For many stores, the season for unpredictable weather has officially begun. Whether each instance of winter storms ends up being a minor inconvenience or a debilitating safety hazard, your staff and store should be prepared for any eventuality. This excerpt from AMEX Open Forum provides some general tips to help you make it through.
With storm season ravaging many parts of the country and extreme weather events like Blizzard Jonas disrupting daily life, running a small business can become even more challenging than usual during the winter months. How your small business navigates stormy weather and comes back from the inevitable shutdowns may have a direct impact on the bottom line.
Preparing for Inevitable Interruptions
Winter storms can likely disrupt your small business in one way or another. Severe weather may lead to property damage and risk for employees and customers. Even if you’re not caught in the eye of the storm, your company can experience the collateral effects, resulting in a slowdown.
Here are some steps you can take to help minimize damage in the event of a severe storm, so your business has a better chance of recovering quickly.
- Stockpile emergency supplies.
Have on hand items that you may need in case a storm hits, including flashlights, blankets, food and water, first aid kit, battery powered radio, shovels, sandbags and road salt.
- Establish backup power.
You may determine that your business would be best equipped with a generator in case of a power outage. This could be used for equipment that requires continual electricity, as well as a backup heating source.
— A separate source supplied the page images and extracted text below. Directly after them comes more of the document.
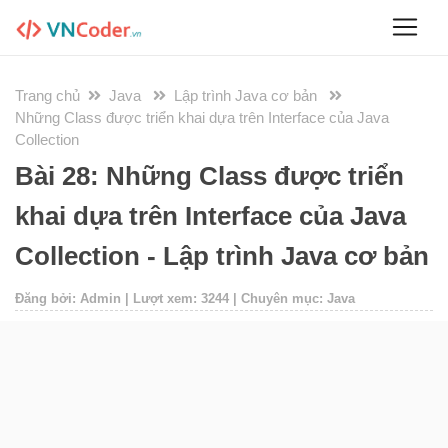
Trang chủ
Java
Lập trình Java cơ bản
Những Class được triển khai dựa trên Interface của Java
Collection
Bài 28: Những Class được triển
khai dựa trên Interface của Java
Collection - Lập trình Java cơ bản
Đăng bởi: Admin | Lượt xem: 3244 | Chuyên mục: Java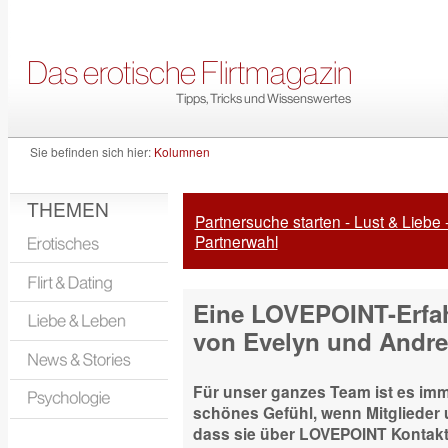
Sie befinden sich hier:
Kolumnen
THEMEN
Partnersuche starten - Lust & Liebe 
Partnerwahl
Eine LOVEPOINT-Erfah
von Evelyn und Andre
Für unser ganzes Team ist es im
schönes Gefühl, wenn Mitglieder
dass sie über LOVEPOINT Kontak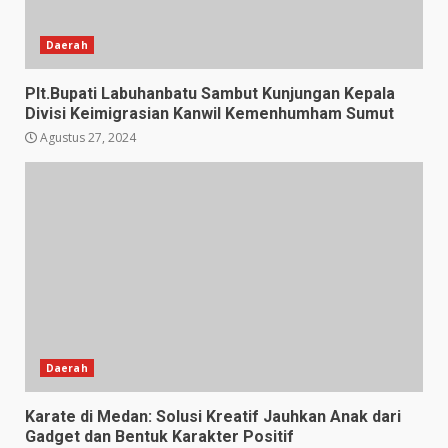
Daerah
Plt.Bupati Labuhanbatu Sambut Kunjungan Kepala
Divisi Keimigrasian Kanwil Kemenhumham Sumut
Agustus 27, 2024
Daerah
Karate di Medan: Solusi Kreatif Jauhkan Anak dari
Gadget dan Bentuk Karakter Positif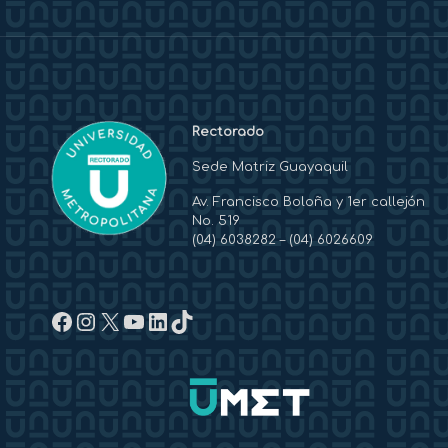
Rectorado
Sede Matriz Guayaquil
Av. Francisco Boloña y 1er callejón
No. 519
(04) 6038282
–
(04) 6026609
Facebook
Instagram
X
YouTube
LinkedIn
TikTok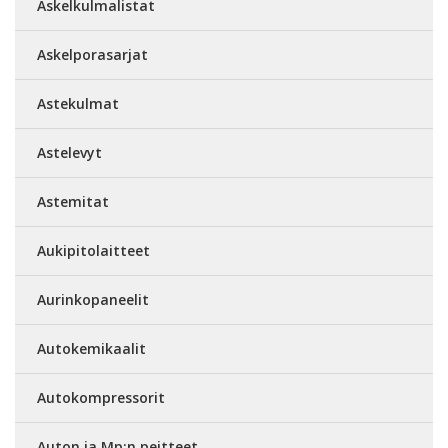
Askelkulmalistat
Askelporasarjat
Astekulmat
Astelevyt
Astemitat
Aukipitolaitteet
Aurinkopaneelit
Autokemikaalit
Autokompressorit
Auton ja Mp:n peitteet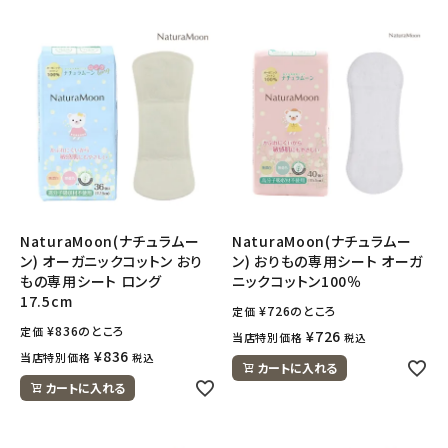
NaturaMoon(ナチュラムー
NaturaMoon(ナチュラムー
ン) オーガニックコットン おり
ン) おりもの専用シート オーガ
もの専用シート ロング
ニックコットン100％
17.5cm
¥
726
のところ
定価
¥
836
のところ
定価
¥
726
当店特別価格
税込
¥
836
当店特別価格
税込
カートに入れる
カートに入れる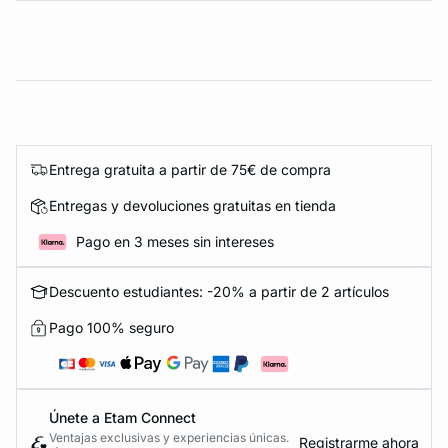
Entrega gratuita a partir de 75€ de compra
Entregas y devoluciones gratuitas en tienda
Pago en 3 meses sin intereses
Descuento estudiantes: -20% a partir de 2 artículos
Pago 100% seguro
Únete a Etam Connect
Ventajas exclusivas y experiencias únicas.
Registrarme ahora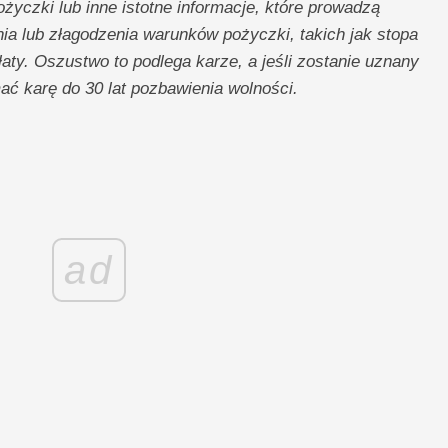
życzki lub inne istotne informacje, które prowadzą
a lub złagodzenia warunków pożyczki, takich jak stopa
ty. Oszustwo to podlega karze, a jeśli zostanie uznany
ć karę do 30 lat pozbawienia wolności.
ad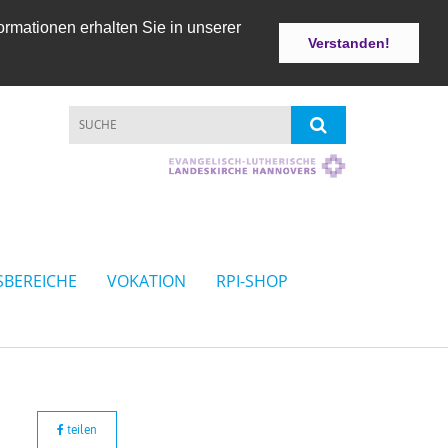
ormationen erhalten Sie in unserer
Verstanden!
SBEREICHE
VOKATION
RPI-SHOP
teilen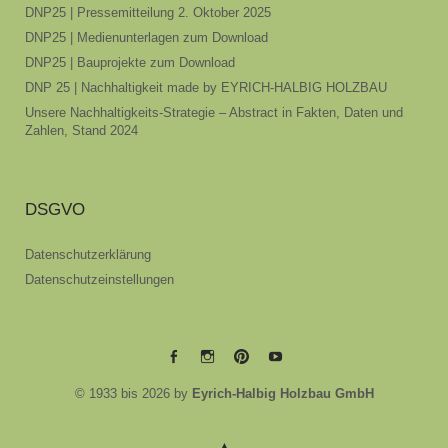
DNP25 | Pressemitteilung 2. Oktober 2025
DNP25 | Medienunterlagen zum Download
DNP25 | Bauprojekte zum Download
DNP 25 | Nachhaltigkeit made by EYRICH-HALBIG HOLZBAU
Unsere Nachhaltigkeits-Strategie – Abstract in Fakten, Daten und
Zahlen, Stand 2024
DSGVO
Datenschutzerklärung
Datenschutzeinstellungen
EYRICH-
EYRICH-
EYRICH-
EYRICH-
© 1933 bis 2026 by
Eyrich-Halbig Holzbau GmbH
HALBIG
HALBIG
HALBIG
HALBIG
HOLZBAU
HOLZBAU
HOLZBAU
HOLZBAU
@
@
@
@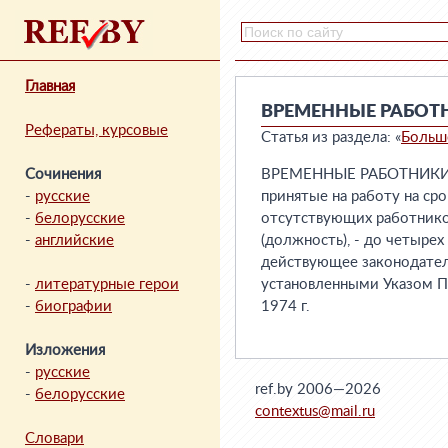
Главная
ВРЕМЕННЫЕ РАБОТ
Рефераты, курсовые
Статья из раздела: «
Больш
Сочинения
ВРЕМЕННЫЕ РАБОТНИКИ - в
-
русские
принятые на работу на сро
-
белорусские
отсутствующих работников
-
английские
(должность), - до четыре
действующее законодатель
-
литературные герои
установленными Указом П
-
биографии
1974 г.
Изложения
-
русские
ref.by 2006—2026
-
белорусские
contextus@mail.ru
Словари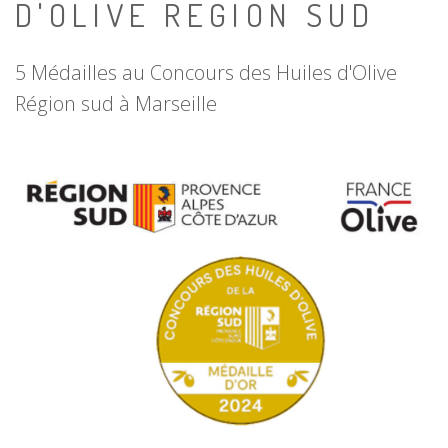
D'OLIVE REGION SUD
5 Médailles au Concours des Huiles d'Olive
Région sud à Marseille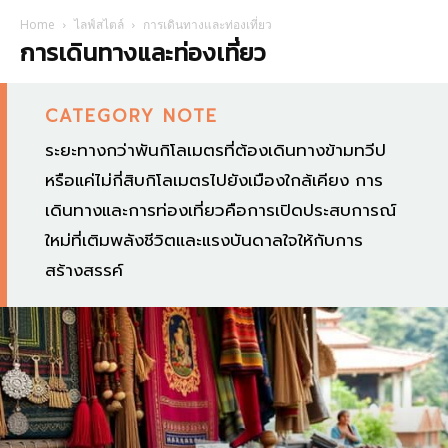
Home
ไลฟ์สไตล์
การเดินทางและท่องเที่ยว
การเดินทางและท่องเที่ยว
CATEGORY NOTE
ระยะทางกว่าพันกิโลเมตรที่ต้องเดินทางข้ามทวีป
หรือแค่ไม่กี่สิบกิโลเมตรไปยังเมืองใกล้เคียง การ
เดินทางและการท่องเที่ยวคือการเปิดประสบการณ์
ใหม่ที่เติมพลังชีวิตและแรงบันดาลใจให้กับการ
สร้างสรรค์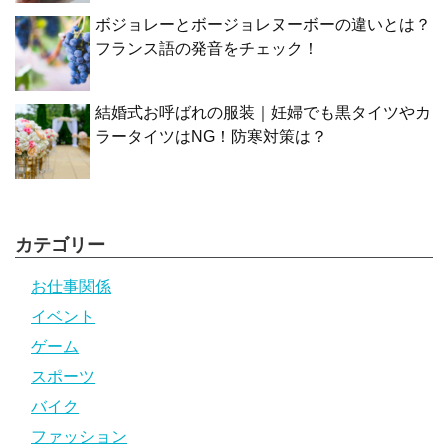
ボジョレーとボージョレヌーボーの違いとは？
フランス語の発音をチェック！
結婚式お呼ばれの服装｜妊婦でも黒タイツやカ
ラータイツはNG！防寒対策は？
カテゴリー
お仕事関係
イベント
ゲーム
スポーツ
バイク
ファッション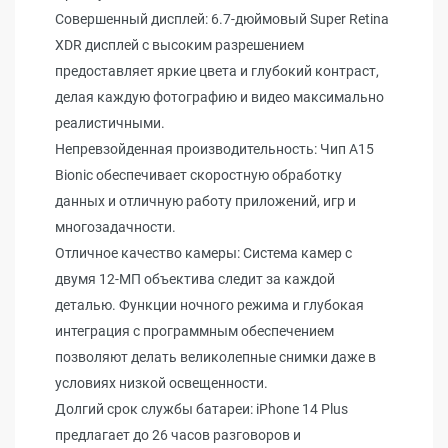
Совершенный дисплей: 6.7-дюймовый Super Retina
XDR дисплей с высоким разрешением
предоставляет яркие цвета и глубокий контраст,
делая каждую фотографию и видео максимально
реалистичными.
Непревзойденная производительность: Чип A15
Bionic обеспечивает скоростную обработку
данных и отличную работу приложений, игр и
многозадачности.
Отличное качество камеры: Система камер с
двумя 12-МП объектива следит за каждой
деталью. Функции ночного режима и глубокая
интеграция с программным обеспечением
позволяют делать великолепные снимки даже в
условиях низкой освещенности.
Долгий срок службы батареи: iPhone 14 Plus
предлагает до 26 часов разговоров и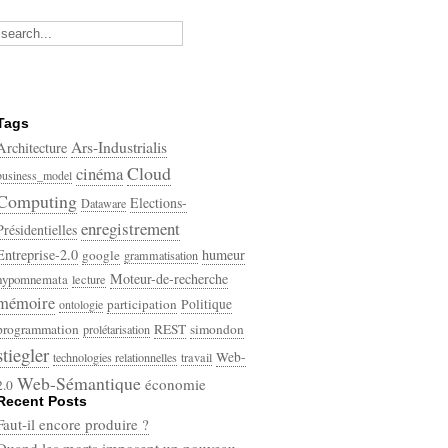
Tags
Ars-Industrialis
Architecture
Cloud
cinéma
business_model
Computing
Elections-
Dataware
enregistrement
Présidentielles
Entreprise-2.0
humeur
google
grammatisation
Moteur-de-recherche
hypomnemata
lecture
mémoire
participation
Politique
ontologie
programmation
REST
simondon
prolétarisation
stiegler
Web-
technologies relationnelles
travail
Web-Sémantique
économie
2.0
Recent Posts
écriture
Faut-il encore produire ?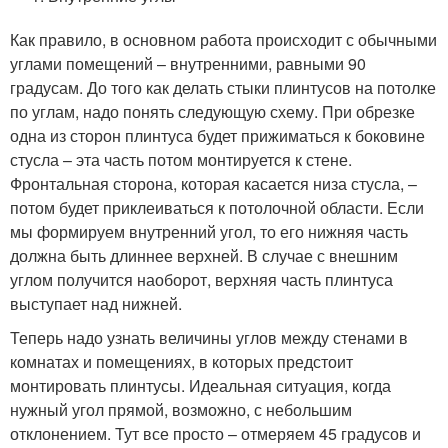
Как правило, в основном работа происходит с обычными
углами помещений – внутренними, равными 90
градусам. До того как делать стыки плинтусов на потолке
по углам, надо понять следующую схему. При обрезке
одна из сторон плинтуса будет прижиматься к боковине
стусла – эта часть потом монтируется к стене.
Фронтальная сторона, которая касается низа стусла, –
потом будет приклеиваться к потолочной области. Если
мы формируем внутренний угол, то его нижняя часть
должна быть длиннее верхней. В случае с внешним
углом получится наоборот, верхняя часть плинтуса
выступает над нижней.
Теперь надо узнать величины углов между стенами в
комнатах и помещениях, в которых предстоит
монтировать плинтусы. Идеальная ситуация, когда
нужный угол прямой, возможно, с небольшим
отклонением. Тут все просто – отмеряем 45 градусов и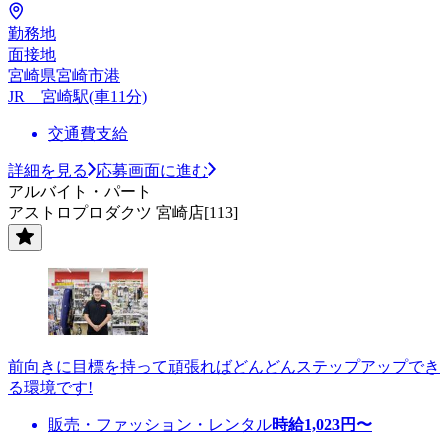
勤務地
面接地
宮崎県宮崎市港
JR 宮崎駅(車11分)
交通費支給
詳細を見る
応募画面に進む
アルバイト・パート
アストロプロダクツ 宮崎店[113]
前向きに目標を持って頑張ればどんどんステップアップでき
る環境です!
販売・ファッション・レンタル
時給
1,023
円〜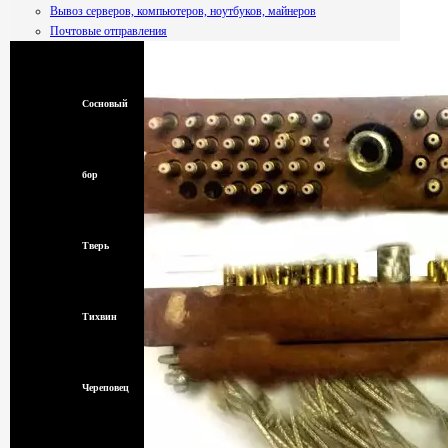
Вывоз серверов, компьютеров, ноутбуков, майнеров
Почтовые отправления
Смоленск
Сосновый
бор
Тверь
Тихвин
Череповец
- Determine an emergency plan of action.
Pinpoint where on the business premises employees and customers should gather if a storm hits. Discuss ways to minimize safety risks. Regularly review this plan with your workforce.
- Financially plan for downtime.
“Effective small-business owners reinvest and create reserves in the ‘boom’ times to ensure they get through the downtimes,” Michelli says. “If you are profitable but don’t reinvest or save a portion of that profit for the inevitable ebbs and flows of business, you likely won’t be around for the long haul—storms or no storms.”